Marines even have use in space warfare. They are typically for land or boarding situations, but a platoon of marines in EV suits on the hull of a ship firing weapons can actually be used as a good counter to fighters as they are hard to hit and can move along the hull. They can also turn basically anything into a small weapons platform be it a small moon, satellite, or whatnot. They cannot however keep on a hull of a ship that is actively accelerating so this is often a hard tactic. There are also carrier daggers filled with marines that will penetrate a hull and then open up allowing marines to board the ship. It is a favourite tactic of pirates. You get control of a ship and you don’t need any more repairs than a simple hull mending. It is hard to give marines a weapon to be any real damage against another ship, especially one that is heavily armoured, but they can focus fire in the right places and be quite a nuisance.

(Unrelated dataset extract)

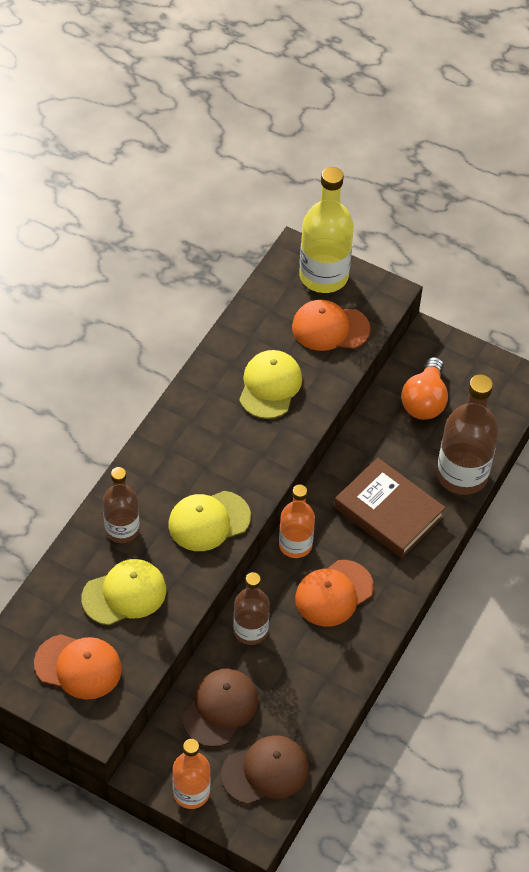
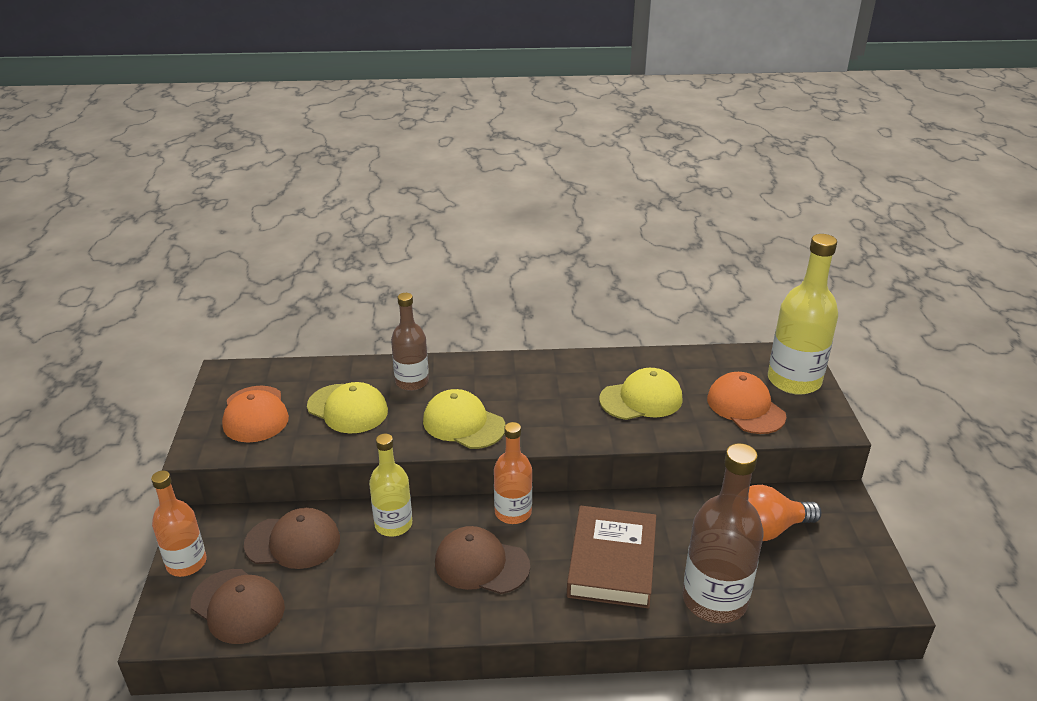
camera: 60 degrees right, 20 degrees down
(250, 631) = (393, 524): brown bottle -> yellow bottle
(334, 593) = (481, 564): orange cap -> brown cap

The last major part of a ship’s arsenal is the laser. It’s short range, energy wasting, but can really be effective in a pinch. A laser flyby can melt a line right through a ship’s hull and even carve a fighter in half. It has some major drawbacks however. Lasers cause a lot of excess heat and can therefore only be used for a short duration and usually has to be cooled off before it can fire again. They are also intense on energy drain and therefore are mostly saved as a last minute lash out to get a final killing blow. You’d more often see a laser on a mining ship for cutting rock than being used in combat. That being said many non-combat ships if forced to fight usually only have this at their disposal. A laser cutter has many uses like a hammer or an axe, but can quickly be turned into a weapon when push comes to shove.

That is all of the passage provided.